Hampshire College Says It’s Looking to Merge
The storied and famously weird institution is the latest liberal arts school to face financial problems.
Uh oh. In another sign of trouble for small liberal arts colleges in New England and beyond, Hampshire College has announced it’s seeking a merger.
Citing financial problems including a relatively small endowment, the infamously weird college in Amherst has announced it’s seeking “a strategic partnership” in the near future. In a message to the Hampshire community, President Miriam E. Nelson says she wants to be transparent about the troubles befalling the college—a fate that has come for an increasing number of the state’s small liberal arts institutions—as the process moves forward.
I’m announcing today our intent to find a long-term partner that can help us achieve a thriving and sustainable future for Hampshire. With the guidance and passion of Hampshire’s trustees we’ve begun a process to seek a strategic partnership to address the challenges we’ve faced as an under-endowed institution, really from our very first days. As we approach our 50th anniversary, and as Hampshire continues to have an impact on students and society, the trustees and I are absolutely determined to find the best way forward.

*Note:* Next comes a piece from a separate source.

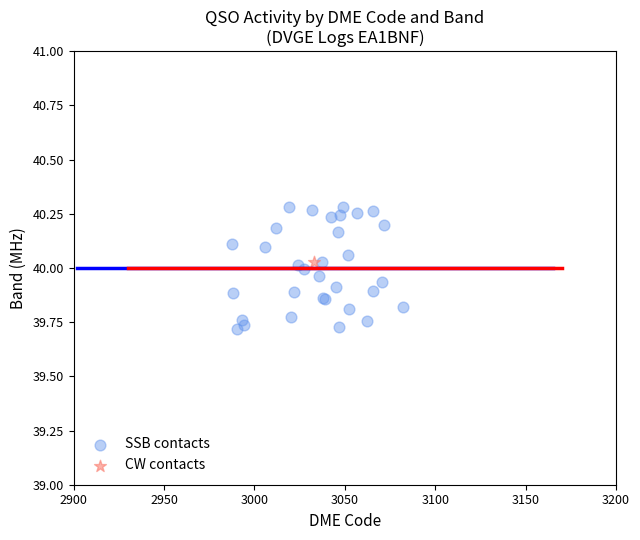

What are all the series names shown in the legend?

SSB contacts, CW contacts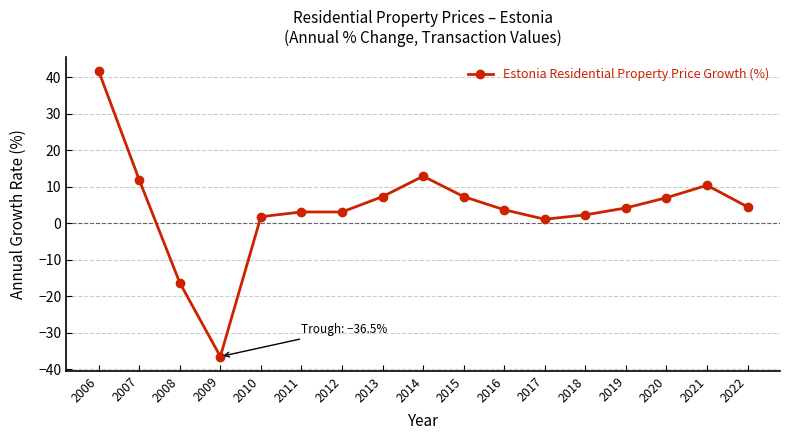

Between 2009 and 2018, which is larger?

2018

We’re convinced that seeking a strategic partnership is the right and responsible thing to do. And now is the time to do it. We have great resources in our people, in our pedagogy that has had outsize influence on higher education, and in our reputation for imaginative and forward thinking. By moving ahead so forthrightly now, we also have perhaps the most important resource of all—time. We have the time to undertake the awesome, exhilarating responsibility of evolving education at Hampshire.
Trustees will decide by the end of the month whether to admit new students in the coming year. Nelson tells The Boston Globe the plan is to find a merger partner by June.
Hampshire, which is set to celebrate its 50th anniversary in 2020, has gained a reputation for its atypical approach to education that, among other innovations, lets students design their own (often esoteric) areas of study and does not award grades. It seems to work: Hampshire is ranked among the top liberal arts schools in the country. Notable alumni include comedian Eugene Mirman, documentarian Ken Burns, and musician Elliott Smith. A full-price tuition costs $50,000 a year. You may remember how the college ended up in the conservative media spotlight in 2016, and attracted the wrath of Donald Trump, over a protest involving the American flag.
Small private colleges are facing doom and gloom everywhere these days amid a steep drop in enrollment in recent years fueled by demographic changes and a shift in demand toward less-expensive public schools, and the impacts of that reality are being felt particularly in New England. Newbury College announced in December it plans to close. Newton’s Mount Ida College abruptly closed in May. The College of St. Joseph in Vermont is at risk of losing accreditation. More than half the employees at Wheelock College lost their jobs when the school officially merged with Boston University this summer.